The arc that led into this week’s issue of Ultimate Comics Spider-Man was one of a pair of Chameleon characters taking over Spider-Man’s identity and effectively destroying it both from a superhero reputation side of things as well as from a personal standpoint. The primary Chameleon turned Spidey into a bank robbing super villain, he managed to destroy the relationships Peter had built with Gwen and Mary Jane, and he quickly drew the ire of SHIELD, an organization that had already been frustrated by the antics of our favorite superheroic teenager.

When you’re a teenager, that pretty much means your life is in shambles, and that is how much of this issue plays out. Peter coping with what had happened, and then working to rebuild the burnt bridges within his life.

With this issue, a new artist who will be regularly featured in this book (alternating arcs with David LaFuente) took the reins, as Sara Pichelli started the story out with one of the better visual story mechanics I’ve seen in recent memory. The first 10 pages or so told 5 different scenes using a fixed camera angle that typically featured a single character in a static position while other characters moved around them. Because of the way some characters (namely Peter, Mary Jane and Gwen) were so devastated by what transpired in the previous arc, this allowed for highly emotive storytelling that showed an intense level of care for the featured subject. Whether this was an idea from Brian Michael Bendis or from Pichelli is uncertain, but either way, the execution was perfect and allowed for some truly inspired visual storytelling.

That the thing that altered this framed storytelling was the introduction of a new variable to the equation (a particularly mysterious new girl to Peter’s high school) made this an even more inspired decision, and it pushed the storytelling to an even higher level when Pichelli brought that storytelling back at the end for the last two pages.

With all of that said about his new collaborator, I can’t say it enough: Bendis just gets these characters. While my preference for Bendis has always been his grittier works, he understands Peter, Mary Jane, Gwen, Johnny, Bobby and the rest so well that this book could have nothing but conversations and I would find it worth $3.99 every single time. He has such a gift for character and dialogue that I’m enraptured by my reading experience thoroughly with every issue.

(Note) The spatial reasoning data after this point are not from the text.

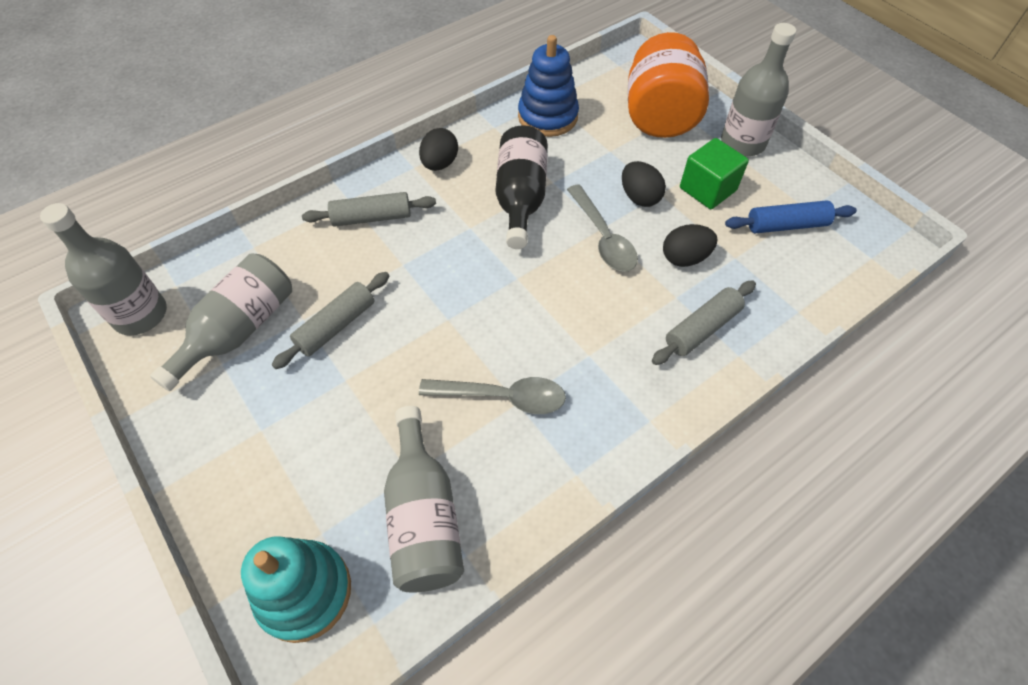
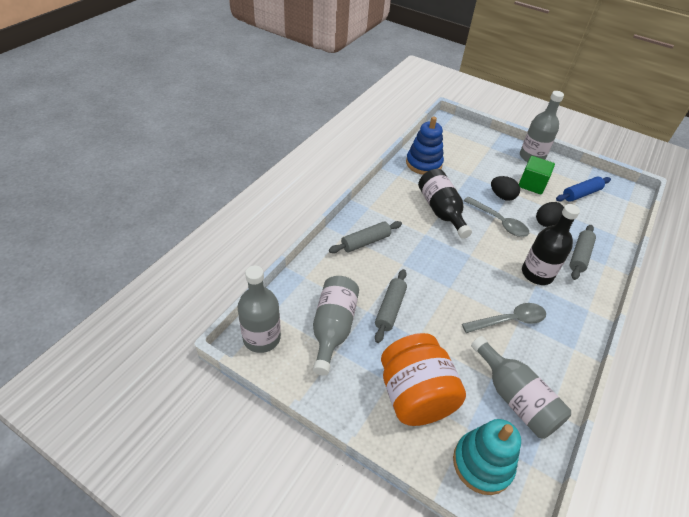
camera: 25 degrees left, 10 degrees down
black egg [419,128,458,171] -> none
orange jar [628,32,709,138] -> orange jar moved to [381,333,466,426]
none -> black bottle [522,204,580,285]

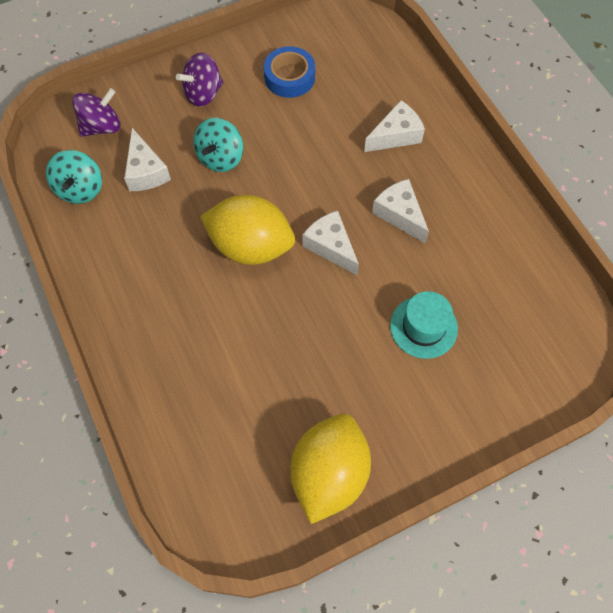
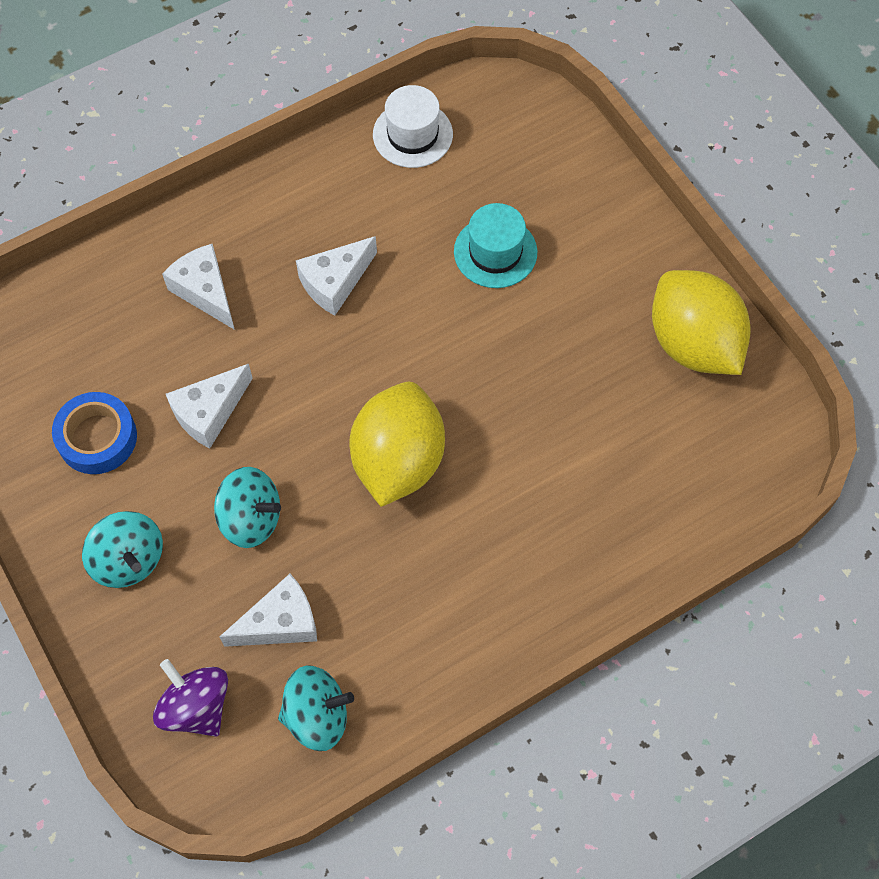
camera: 95 degrees left, 0 degrees up
purple spinning top [176,52,223,107] -> turquoise spinning top [82,511,163,588]
yellow lemon [290,414,371,524] -> yellow lemon turned 45 degrees clockwise [652,270,750,375]
white cheese [302,210,359,275] -> white cheese moved to [166,364,253,449]
none -> white hat [373,85,453,168]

He also provided a seminal J. Jonah Jameson moment, and perhaps my favorite one ever for the character (any variety) ever. In the Chameleon arc, Jameson found out that Peter Parker and Spider-Man were one and the same. Given his vitriol for the hero in the 616 universe, Jameson would have burned him even though Peter and his friends saved his life. Yet when Bendis turned on a dime, shocking Robbie Robertson and Ben Urich by saying “God put me here. God saved my life. And God gave me the power to help Spider-Man. I know this now. I will fight the entire world for him” (and you can tell they are shocked by the face Pichelli gives Robbie), it is bolstered by one of the best bits of dialogue I’ve read this year in comics. It’s an impassioned message shared by a man who was once Spidey’s most consistently great antagonist, and a truly surprising one as well that is masterfully executed by Bendis.

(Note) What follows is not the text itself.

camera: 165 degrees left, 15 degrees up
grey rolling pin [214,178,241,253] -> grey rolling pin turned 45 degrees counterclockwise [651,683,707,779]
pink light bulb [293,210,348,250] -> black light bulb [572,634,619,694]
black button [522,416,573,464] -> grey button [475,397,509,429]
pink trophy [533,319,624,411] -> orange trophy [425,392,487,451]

Recently, when we put together our “Best Marvel Books” list, I put this at #2 on my list behind Peter David’s X-Factor. Now, after this issue, I feel as if I’d be fine with putting an asterisk next to both of them as Marvel’s premier books. This is a consistently great and wonderfully told story from both an artistic and written standpoint, and I can’t wait for the big blowout issue next month.